In corporate governance, the right people count more than the right structure

June 24, 2010

On the one-year anniversary of the GM Bankruptcy an article in the Wall Street Journal draws 3 lessons.  We agree with the author that these “might sound blindingly obvious, but it’s amazing how frequently they’re ignored,” and believe a good venture partner helps address such issues through joint ownership and alignment of interests.

1. Problems denied and solutions delayed will result in a painful and costly day of reckoning.
2. In corporate governance, the right people count more than the right structure.
3. Appearances can be deceiving.

The second lesson – on good governance – is one we’ve made before: systems and best practices are important but members’ informal modi operandi determine whether or not all those well-designed systems function properly.  How this applies to the specific example of GM and Ford:

On paper General Motors was a model of good corporate governance, while Ford was (and is) a disaster. The Ford family’s super-voting Class B shares give it 40% of the votes with less than 4% of the shareholder equity. Class B shares get about 31 votes for every share of the Class A stock that nonfamily members own. And the Ford family gets veto power over any corporate merger or dissolution. This structure seems to fly in the face of what is generally understood to be sound principles of good corporate governance. Such “undemocratic” provisions are sure to be lamented this month at two major corporate-governance conferences: the ODX (Outstanding Directors Exchange) in New York, and the annual confab at the Millstein Center for Corporate Governance at Yale. But the Ford board of directors and family came together in 2006 to seek a new CEO from outside the struggling company, even though that meant family scion Bill Ford Jr. had to relinquish command. He volunteered to do so and remains chairman, but not CEO. Meanwhile, the GM board, consisting of blue-chip outside directors who chose a “lead director” from their ranks, steadfastly backed an ineffective management from one disaster to another and wrung its collective hands while the company ran out of cash. Some GM retirees dubbed the directors the “board of bystanders.”
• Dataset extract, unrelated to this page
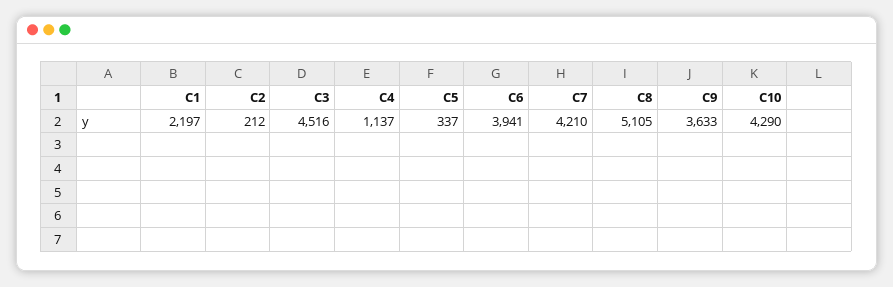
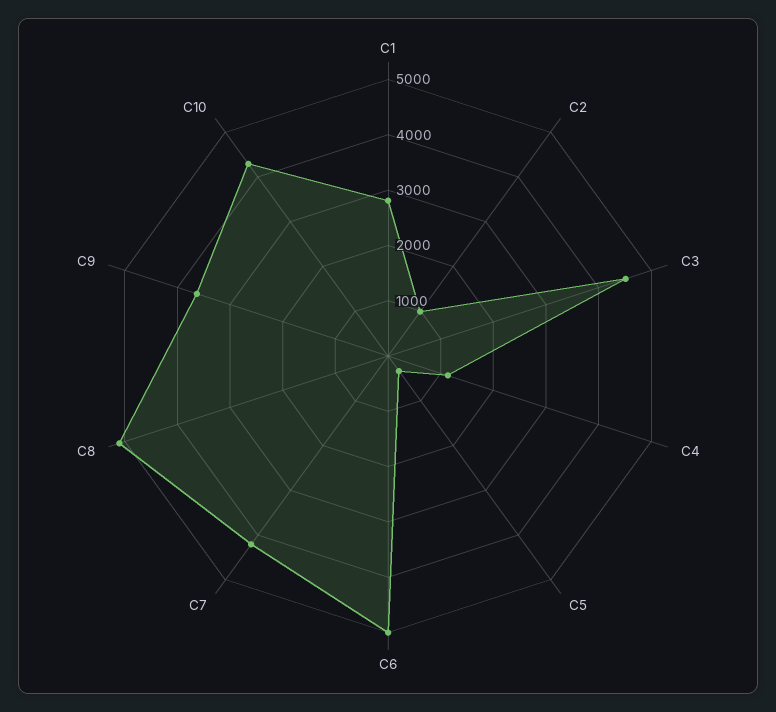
C1: 2197 -> 2800
C2: 212 -> 1000
C6: 3941 -> 5000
Ford’s governance may not look good on paper, but at least they found the wherewithal to do what had to be done – this time. The next time – and there is always a next time in the up & down that is the business cycle – they’d be better served by better practices. But that is an easier problem to fix than GM’s, which has more to do with getting the team to deal more frankly and forthrightly with the issues at hand and each other.